State how many lines of the data contain the word "more", and write nothing besides the number.
---- WORKING DATA
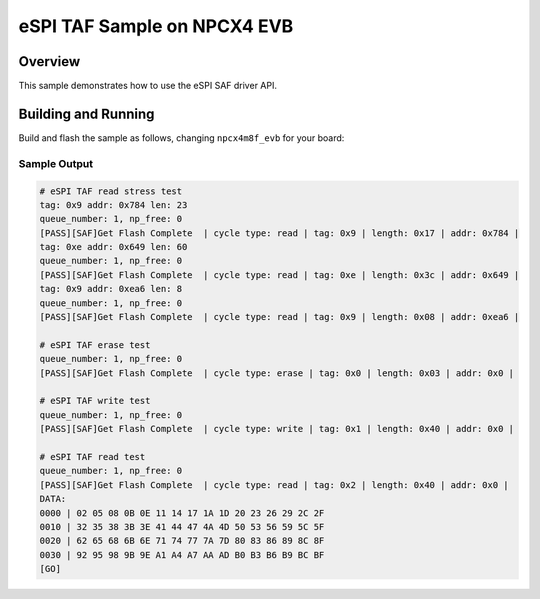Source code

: .. <sample>:

eSPI TAF Sample on NPCX4 EVB
##################

Overview
********

This sample demonstrates how to use the eSPI SAF driver API.

Building and Running
********************

Build and flash the sample as follows, changing ``npcx4m8f_evb`` for
your board:

.. zephyr-app-commands::
   :zephyr-app: npcx_tests/app/espisaf
   :host-os: unix/windows
   :board: npcx4m8f_evb
   :goals: run
   :compact:

Sample Output
=============

.. code-block:: console

    # eSPI TAF read stress test
    tag: 0x9 addr: 0x784 len: 23
    queue_number: 1, np_free: 0
    [PASS][SAF]Get Flash Complete  | cycle type: read | tag: 0x9 | length: 0x17 | addr: 0x784 |
    tag: 0xe addr: 0x649 len: 60
    queue_number: 1, np_free: 0
    [PASS][SAF]Get Flash Complete  | cycle type: read | tag: 0xe | length: 0x3c | addr: 0x649 |
    tag: 0x9 addr: 0xea6 len: 8
    queue_number: 1, np_free: 0
    [PASS][SAF]Get Flash Complete  | cycle type: read | tag: 0x9 | length: 0x08 | addr: 0xea6 |

    # eSPI TAF erase test
    queue_number: 1, np_free: 0
    [PASS][SAF]Get Flash Complete  | cycle type: erase | tag: 0x0 | length: 0x03 | addr: 0x0 |

    # eSPI TAF write test
    queue_number: 1, np_free: 0
    [PASS][SAF]Get Flash Complete  | cycle type: write | tag: 0x1 | length: 0x40 | addr: 0x0 |

    # eSPI TAF read test
    queue_number: 1, np_free: 0
    [PASS][SAF]Get Flash Complete  | cycle type: read | tag: 0x2 | length: 0x40 | addr: 0x0 |
    DATA:
    0000 | 02 05 08 0B 0E 11 14 17 1A 1D 20 23 26 29 2C 2F
    0010 | 32 35 38 3B 3E 41 44 47 4A 4D 50 53 56 59 5C 5F
    0020 | 62 65 68 6B 6E 71 74 77 7A 7D 80 83 86 89 8C 8F
    0030 | 92 95 98 9B 9E A1 A4 A7 AA AD B0 B3 B6 B9 BC BF
    [GO]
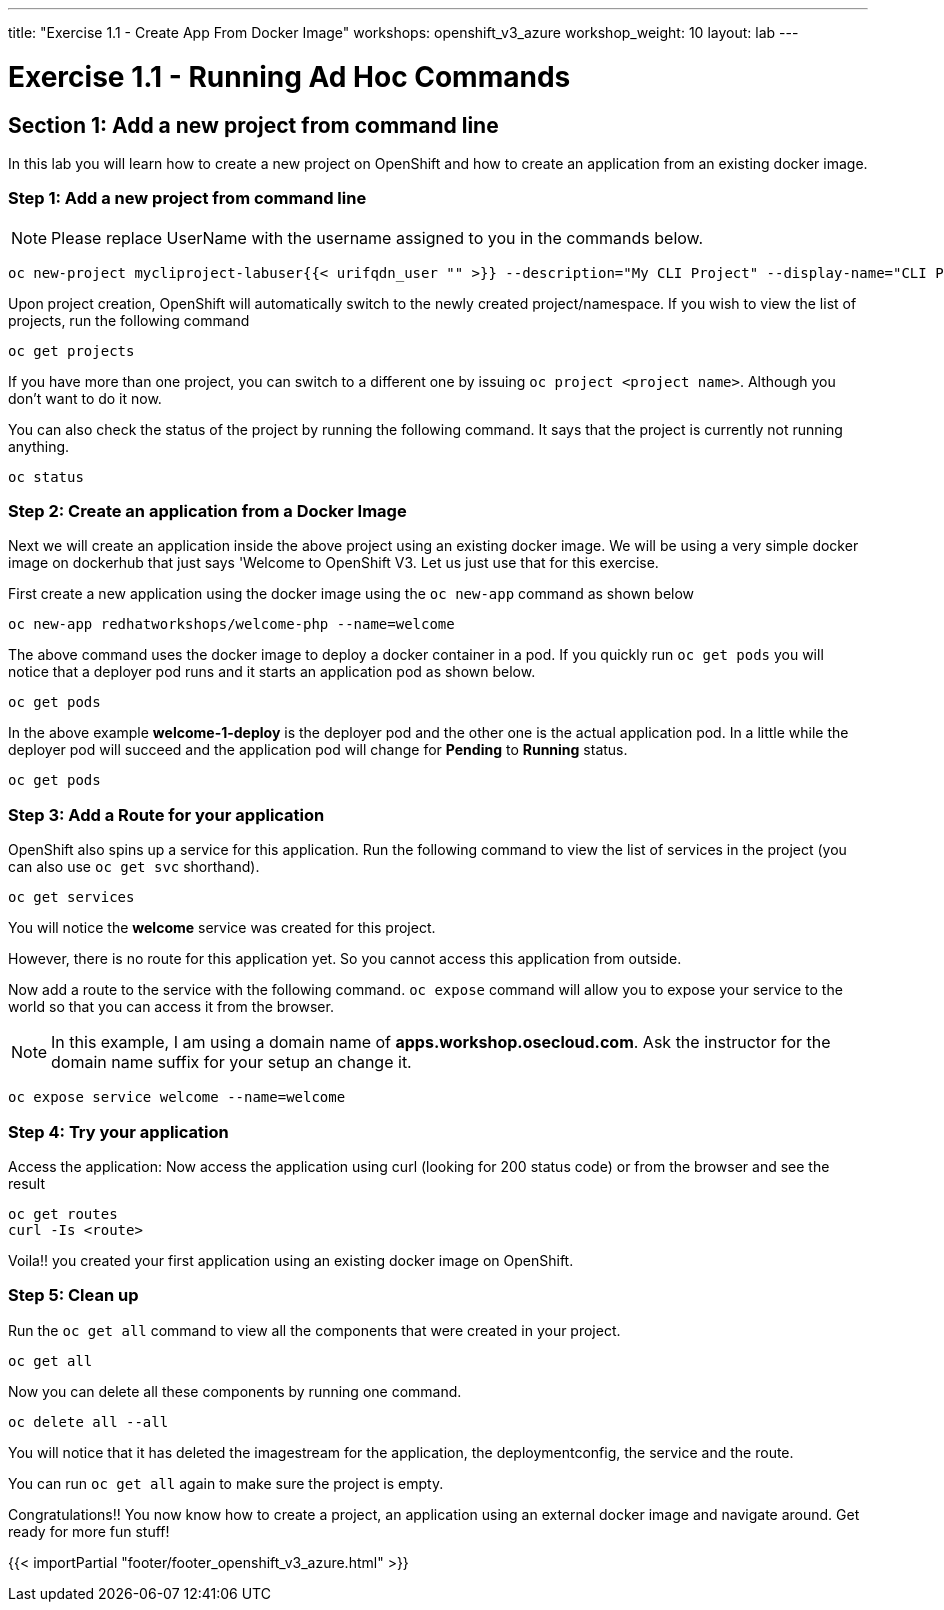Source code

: ---
title: "Exercise 1.1 - Create App From Docker Image"
workshops: openshift_v3_azure
workshop_weight: 10
layout: lab
---

:domain_name: redhatgov.io
:icons: font
:imagesdir: /workshops/openshift_v3_azure/images


= Exercise 1.1 - Running Ad Hoc Commands


== Section 1: Add a new project from command line

In this lab you will learn how to create a new project on OpenShift and how to create an application from an existing docker image.

=== Step 1: Add a new project from command line

====
[NOTE]
Please replace UserName with the username assigned to you in the commands below.
====

[source,bash]
----
oc new-project mycliproject-labuser{{< urifqdn_user "" >}} --description="My CLI Project" --display-name="CLI Project"
----

Upon project creation, OpenShift will automatically switch to the newly created project/namespace. If you wish to view the list of projects, run the following command

[source,bash]
----
oc get projects
----



If you have more than one project, you can switch to a different one by issuing `oc project <project name>`. Although you don’t want to do it now.

You can also check the status of the project by running the following command. It says that the project is currently not running anything.

[source,bash]
----
oc status
----

=== Step 2: Create an application from a Docker Image



Next we will create an application inside the above project using an existing docker image. We will be using a very simple docker image on dockerhub that just says 'Welcome to OpenShift V3. Let us just use that for this exercise.

First create a new application using the docker image using the `oc new-app` command as shown below

[source,bash]
----
oc new-app redhatworkshops/welcome-php --name=welcome
----

The above command uses the docker image to deploy a docker container in a pod. If you quickly run `oc get pods` you will notice that a deployer pod runs and it starts an application pod as shown below.

[source,bash]
----
oc get pods
----

In the above example *welcome-1-deploy* is the deployer pod and the other one is the actual application pod. In a little while the deployer pod will succeed and the application pod will change for *Pending* to *Running* status.

[source,bash]
----
oc get pods
----

=== Step 3: Add a Route for your application

OpenShift also spins up a service for this application. Run the following command to view the list of services in the project (you can also use `oc get svc` shorthand).

[source,bash]
----
oc get services
----

You will notice the *welcome* service was created for this project.

However, there is no route for this application yet. So you cannot access this application from outside.

Now add a route to the service with the following command. `oc expose` command will allow you to expose your service to the world so that you can access it from the browser.

====
[NOTE]
In this example, I am using a domain name of *apps.workshop.osecloud.com*. Ask the instructor for the domain name suffix for your setup an change it.
====

[source,bash]
----
oc expose service welcome --name=welcome
----

=== Step 4: Try your application

Access the application: Now access the application using curl (looking for 200 status code) or from the browser and see the result

[source,bash]
----
oc get routes
curl -Is <route>
----

Voila!! you created your first application using an existing docker image on OpenShift.

=== Step 5: Clean up

Run the `oc get all` command to view all the components that were created in your project.

[source,bash]
----
oc get all
----

Now you can delete all these components by running one command.

[source,bash]
----
oc delete all --all
----

You will notice that it has deleted the imagestream for the application, the deploymentconfig, the service and the route.

You can run `oc get all` again to make sure the project is empty.

Congratulations!! You now know how to create a project, an application using an external docker image and navigate around. Get ready for more fun stuff!


{{< importPartial "footer/footer_openshift_v3_azure.html" >}}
--------
**SOLUTION TO THIS EXERCISE**
2